• _TASK DIRECTIONS_:
Write the records below out again word for word, with the pictures removed.

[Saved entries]
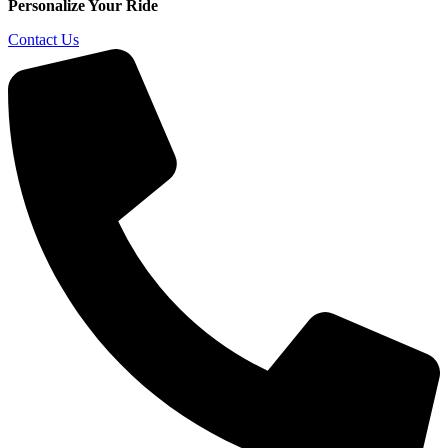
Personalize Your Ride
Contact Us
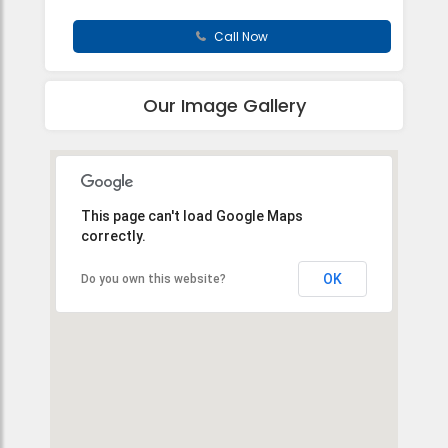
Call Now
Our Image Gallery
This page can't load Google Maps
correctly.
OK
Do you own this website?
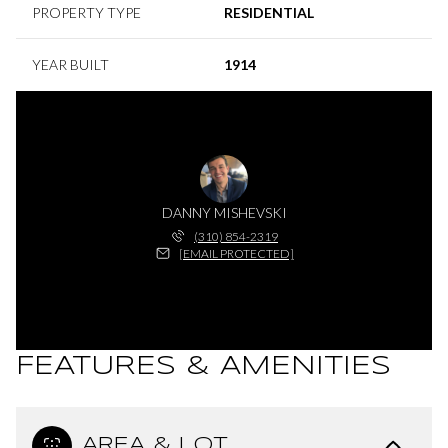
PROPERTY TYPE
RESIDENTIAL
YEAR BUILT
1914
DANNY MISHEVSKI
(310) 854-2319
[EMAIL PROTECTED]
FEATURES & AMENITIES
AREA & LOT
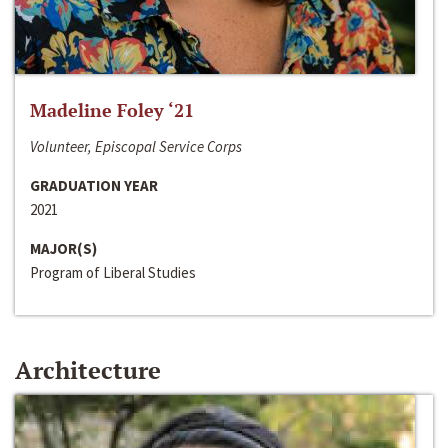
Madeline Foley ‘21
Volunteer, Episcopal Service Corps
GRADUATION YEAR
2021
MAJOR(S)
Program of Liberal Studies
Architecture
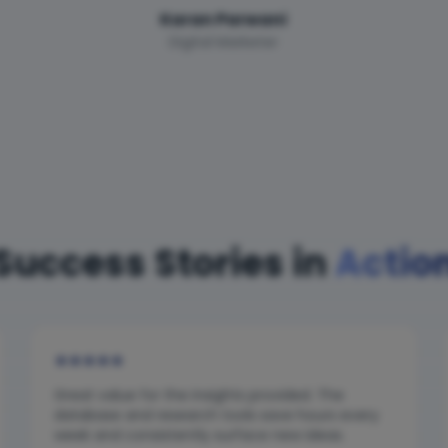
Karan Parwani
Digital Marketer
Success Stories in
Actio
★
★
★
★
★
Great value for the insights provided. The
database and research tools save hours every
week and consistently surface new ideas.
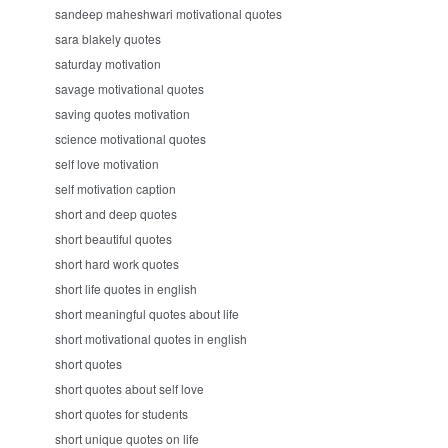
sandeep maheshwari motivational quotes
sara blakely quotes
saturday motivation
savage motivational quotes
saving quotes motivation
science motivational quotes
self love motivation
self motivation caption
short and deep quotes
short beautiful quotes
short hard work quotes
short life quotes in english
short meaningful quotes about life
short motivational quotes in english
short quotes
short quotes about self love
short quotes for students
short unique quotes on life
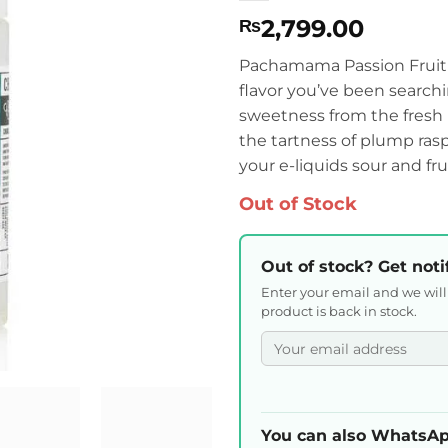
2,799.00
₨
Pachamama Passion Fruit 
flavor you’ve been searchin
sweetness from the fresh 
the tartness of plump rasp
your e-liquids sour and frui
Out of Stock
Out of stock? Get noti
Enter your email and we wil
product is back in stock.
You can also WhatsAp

• _EXERCISE ANSWER_:
Personalize Your Ride
Contact Us
Call Now
Our Image Gallery
This page can't load Google Maps
correctly.
OK
Do you own this website?
PROPERTY TYPE
RESIDENTIAL
YEAR BUILT
1914
DANNY MISHEVSKI
(310) 854-2319
[EMAIL PROTECTED]
FEATURES & AMENITIES
AREA & LOT
Madeline Foley ‘21
Volunteer, Episcopal Service Corps
GRADUATION YEAR
2021
MAJOR(S)
Program of Liberal Studies
Architecture
Karan Parwani
Digital Marketer
Success Stories in
Actio
★
★
★
★
★
Great value for the insights provided. The
database and research tools save hours every
week and consistently surface new ideas.
sandeep maheshwari motivational quotes
sara blakely quotes
saturday motivation
savage motivational quotes
saving quotes motivation
science motivational quotes
self love motivation
self motivation caption
short and deep quotes
short beautiful quotes
short hard work quotes
short life quotes in english
short meaningful quotes about life
short motivational quotes in english
short quotes
short quotes about self love
short quotes for students
short unique quotes on life
2,799.00
₨
Pachamama Passion Fruit 
flavor you’ve been searchin
sweetness from the fresh 
the tartness of plump rasp
your e-liquids sour and frui
Out of Stock
Out of stock? Get noti
Enter your email and we wil
product is back in stock.
You can also WhatsAp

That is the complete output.